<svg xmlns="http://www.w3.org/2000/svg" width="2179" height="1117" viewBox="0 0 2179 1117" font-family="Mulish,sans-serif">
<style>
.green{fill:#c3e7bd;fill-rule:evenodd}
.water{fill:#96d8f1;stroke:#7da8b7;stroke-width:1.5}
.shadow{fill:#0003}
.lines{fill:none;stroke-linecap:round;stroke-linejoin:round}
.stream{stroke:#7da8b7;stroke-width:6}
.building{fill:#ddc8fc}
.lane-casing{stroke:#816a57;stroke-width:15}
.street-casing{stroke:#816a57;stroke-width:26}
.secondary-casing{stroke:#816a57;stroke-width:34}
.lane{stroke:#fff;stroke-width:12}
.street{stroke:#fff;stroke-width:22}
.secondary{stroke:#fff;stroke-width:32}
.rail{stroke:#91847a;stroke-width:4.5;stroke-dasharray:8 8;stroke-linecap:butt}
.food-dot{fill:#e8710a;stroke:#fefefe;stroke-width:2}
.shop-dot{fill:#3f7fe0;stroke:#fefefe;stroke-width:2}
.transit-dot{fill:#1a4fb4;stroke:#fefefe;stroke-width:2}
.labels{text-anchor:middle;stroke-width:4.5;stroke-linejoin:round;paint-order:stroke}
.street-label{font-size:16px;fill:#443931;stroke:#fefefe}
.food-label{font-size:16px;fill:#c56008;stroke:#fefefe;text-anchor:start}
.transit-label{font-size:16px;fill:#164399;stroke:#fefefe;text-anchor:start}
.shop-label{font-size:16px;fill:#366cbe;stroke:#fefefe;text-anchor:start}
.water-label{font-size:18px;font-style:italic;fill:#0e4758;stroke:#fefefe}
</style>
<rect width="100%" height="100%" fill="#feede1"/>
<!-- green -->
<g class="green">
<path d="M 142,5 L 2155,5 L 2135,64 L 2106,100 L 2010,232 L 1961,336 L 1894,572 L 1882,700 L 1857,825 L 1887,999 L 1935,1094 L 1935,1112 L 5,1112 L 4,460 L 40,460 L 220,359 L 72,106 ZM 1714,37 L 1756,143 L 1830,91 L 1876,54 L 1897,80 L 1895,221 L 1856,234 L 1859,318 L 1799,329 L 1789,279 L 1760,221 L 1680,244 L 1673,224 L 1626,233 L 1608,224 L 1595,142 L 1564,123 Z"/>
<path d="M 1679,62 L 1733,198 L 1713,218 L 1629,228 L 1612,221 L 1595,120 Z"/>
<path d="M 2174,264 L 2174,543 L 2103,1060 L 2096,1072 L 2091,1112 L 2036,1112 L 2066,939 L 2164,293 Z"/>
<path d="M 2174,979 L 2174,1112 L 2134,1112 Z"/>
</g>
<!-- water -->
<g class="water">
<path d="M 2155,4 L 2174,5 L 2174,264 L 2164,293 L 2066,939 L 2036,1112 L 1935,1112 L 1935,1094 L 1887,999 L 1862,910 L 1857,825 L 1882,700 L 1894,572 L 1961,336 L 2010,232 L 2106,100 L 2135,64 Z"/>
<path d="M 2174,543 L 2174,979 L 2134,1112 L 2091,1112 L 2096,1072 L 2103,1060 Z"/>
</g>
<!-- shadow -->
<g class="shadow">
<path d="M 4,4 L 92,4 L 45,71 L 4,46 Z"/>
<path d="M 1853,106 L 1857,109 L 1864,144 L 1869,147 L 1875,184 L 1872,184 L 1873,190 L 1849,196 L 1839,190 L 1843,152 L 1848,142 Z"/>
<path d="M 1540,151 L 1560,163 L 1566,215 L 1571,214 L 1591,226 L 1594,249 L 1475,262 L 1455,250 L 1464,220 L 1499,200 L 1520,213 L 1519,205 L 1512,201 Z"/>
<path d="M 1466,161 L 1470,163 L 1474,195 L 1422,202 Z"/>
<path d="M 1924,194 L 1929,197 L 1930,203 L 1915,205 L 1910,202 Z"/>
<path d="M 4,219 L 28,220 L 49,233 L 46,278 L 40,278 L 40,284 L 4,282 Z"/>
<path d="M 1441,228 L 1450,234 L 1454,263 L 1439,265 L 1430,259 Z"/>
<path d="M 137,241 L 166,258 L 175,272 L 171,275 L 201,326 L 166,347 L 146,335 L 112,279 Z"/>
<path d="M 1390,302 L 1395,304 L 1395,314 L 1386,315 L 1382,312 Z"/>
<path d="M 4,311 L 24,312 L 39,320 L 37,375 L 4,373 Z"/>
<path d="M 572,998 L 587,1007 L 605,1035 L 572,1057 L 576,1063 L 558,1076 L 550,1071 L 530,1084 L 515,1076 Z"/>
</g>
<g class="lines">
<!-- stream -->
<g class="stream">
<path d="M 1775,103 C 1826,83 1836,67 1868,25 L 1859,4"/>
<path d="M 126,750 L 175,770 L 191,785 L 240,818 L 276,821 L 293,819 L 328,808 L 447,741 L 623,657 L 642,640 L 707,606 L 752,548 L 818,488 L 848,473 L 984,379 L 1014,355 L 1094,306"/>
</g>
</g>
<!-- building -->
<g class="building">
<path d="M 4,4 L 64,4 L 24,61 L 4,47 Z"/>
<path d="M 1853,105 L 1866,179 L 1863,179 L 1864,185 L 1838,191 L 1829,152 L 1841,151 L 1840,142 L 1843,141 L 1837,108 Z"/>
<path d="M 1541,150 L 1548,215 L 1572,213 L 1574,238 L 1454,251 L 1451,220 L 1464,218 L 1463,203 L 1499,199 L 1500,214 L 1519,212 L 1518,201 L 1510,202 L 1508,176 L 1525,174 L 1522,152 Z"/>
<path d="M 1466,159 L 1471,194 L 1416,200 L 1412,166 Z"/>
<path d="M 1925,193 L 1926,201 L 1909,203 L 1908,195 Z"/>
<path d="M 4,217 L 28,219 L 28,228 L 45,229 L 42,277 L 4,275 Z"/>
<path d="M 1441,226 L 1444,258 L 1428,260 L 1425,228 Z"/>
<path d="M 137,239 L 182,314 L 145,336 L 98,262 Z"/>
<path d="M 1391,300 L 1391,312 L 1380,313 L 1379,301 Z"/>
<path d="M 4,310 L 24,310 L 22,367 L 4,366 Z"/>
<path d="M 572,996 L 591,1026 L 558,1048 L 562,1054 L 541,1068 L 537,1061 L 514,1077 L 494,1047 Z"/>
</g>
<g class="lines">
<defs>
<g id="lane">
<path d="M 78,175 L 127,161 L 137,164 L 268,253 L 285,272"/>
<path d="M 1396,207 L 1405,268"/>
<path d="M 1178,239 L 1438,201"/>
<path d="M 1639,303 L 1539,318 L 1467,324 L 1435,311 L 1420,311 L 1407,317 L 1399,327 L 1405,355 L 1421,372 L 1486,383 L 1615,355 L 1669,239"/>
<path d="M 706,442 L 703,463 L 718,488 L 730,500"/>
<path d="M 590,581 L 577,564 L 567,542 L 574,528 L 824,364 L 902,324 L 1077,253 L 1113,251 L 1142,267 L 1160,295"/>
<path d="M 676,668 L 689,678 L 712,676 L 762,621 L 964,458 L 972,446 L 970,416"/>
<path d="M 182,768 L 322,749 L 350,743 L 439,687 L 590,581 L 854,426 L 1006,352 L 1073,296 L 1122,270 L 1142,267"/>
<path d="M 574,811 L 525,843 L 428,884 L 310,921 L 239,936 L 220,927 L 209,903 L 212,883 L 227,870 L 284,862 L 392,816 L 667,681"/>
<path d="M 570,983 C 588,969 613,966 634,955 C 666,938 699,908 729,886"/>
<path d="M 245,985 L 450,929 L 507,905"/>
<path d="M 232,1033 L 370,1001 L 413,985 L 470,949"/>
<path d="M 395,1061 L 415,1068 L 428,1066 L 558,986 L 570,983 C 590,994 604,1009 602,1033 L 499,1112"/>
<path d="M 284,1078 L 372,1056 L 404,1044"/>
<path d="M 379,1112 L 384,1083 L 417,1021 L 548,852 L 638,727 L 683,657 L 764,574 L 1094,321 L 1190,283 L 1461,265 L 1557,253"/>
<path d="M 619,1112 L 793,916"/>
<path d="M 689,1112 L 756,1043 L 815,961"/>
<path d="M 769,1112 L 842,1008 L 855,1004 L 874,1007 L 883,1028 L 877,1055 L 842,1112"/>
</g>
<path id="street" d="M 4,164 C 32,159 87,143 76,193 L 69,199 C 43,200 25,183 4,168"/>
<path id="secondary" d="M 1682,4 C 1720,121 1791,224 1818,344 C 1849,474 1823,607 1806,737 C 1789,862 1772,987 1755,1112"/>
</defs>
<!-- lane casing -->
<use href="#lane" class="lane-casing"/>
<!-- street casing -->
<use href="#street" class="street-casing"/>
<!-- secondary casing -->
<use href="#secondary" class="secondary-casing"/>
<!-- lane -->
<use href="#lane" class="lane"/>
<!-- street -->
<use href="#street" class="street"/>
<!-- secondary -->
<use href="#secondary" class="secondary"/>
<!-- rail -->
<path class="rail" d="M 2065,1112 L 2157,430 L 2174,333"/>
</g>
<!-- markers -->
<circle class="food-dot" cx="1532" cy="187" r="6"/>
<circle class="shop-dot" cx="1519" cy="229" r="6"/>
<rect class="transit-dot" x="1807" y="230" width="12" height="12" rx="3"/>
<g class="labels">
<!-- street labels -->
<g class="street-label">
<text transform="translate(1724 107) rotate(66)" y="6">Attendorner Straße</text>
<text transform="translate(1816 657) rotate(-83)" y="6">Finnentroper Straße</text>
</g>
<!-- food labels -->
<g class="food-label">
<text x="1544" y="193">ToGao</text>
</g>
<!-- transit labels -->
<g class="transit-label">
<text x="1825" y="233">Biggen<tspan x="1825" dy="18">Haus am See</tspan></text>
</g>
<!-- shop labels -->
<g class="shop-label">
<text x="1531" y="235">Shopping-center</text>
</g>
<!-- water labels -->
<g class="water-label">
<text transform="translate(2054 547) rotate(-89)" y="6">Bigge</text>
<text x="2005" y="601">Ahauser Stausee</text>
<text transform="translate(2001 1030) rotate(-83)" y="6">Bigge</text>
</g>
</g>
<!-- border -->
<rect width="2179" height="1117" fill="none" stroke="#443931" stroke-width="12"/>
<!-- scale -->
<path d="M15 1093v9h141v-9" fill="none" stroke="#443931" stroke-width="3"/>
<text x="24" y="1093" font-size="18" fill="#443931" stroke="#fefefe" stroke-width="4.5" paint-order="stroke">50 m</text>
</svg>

## Brief:
In the data above, start at the line that has "1853,105 L 1866,179", stop after the line that has "1925,193 L 1926,201", and print every line in between exactly as it stands.

## Written answer:
<path d="M 1853,105 L 1866,179 L 1863,179 L 1864,185 L 1838,191 L 1829,152 L 1841,151 L 1840,142 L 1843,141 L 1837,108 Z"/>
<path d="M 1541,150 L 1548,215 L 1572,213 L 1574,238 L 1454,251 L 1451,220 L 1464,218 L 1463,203 L 1499,199 L 1500,214 L 1519,212 L 1518,201 L 1510,202 L 1508,176 L 1525,174 L 1522,152 Z"/>
<path d="M 1466,159 L 1471,194 L 1416,200 L 1412,166 Z"/>
<path d="M 1925,193 L 1926,201 L 1909,203 L 1908,195 Z"/>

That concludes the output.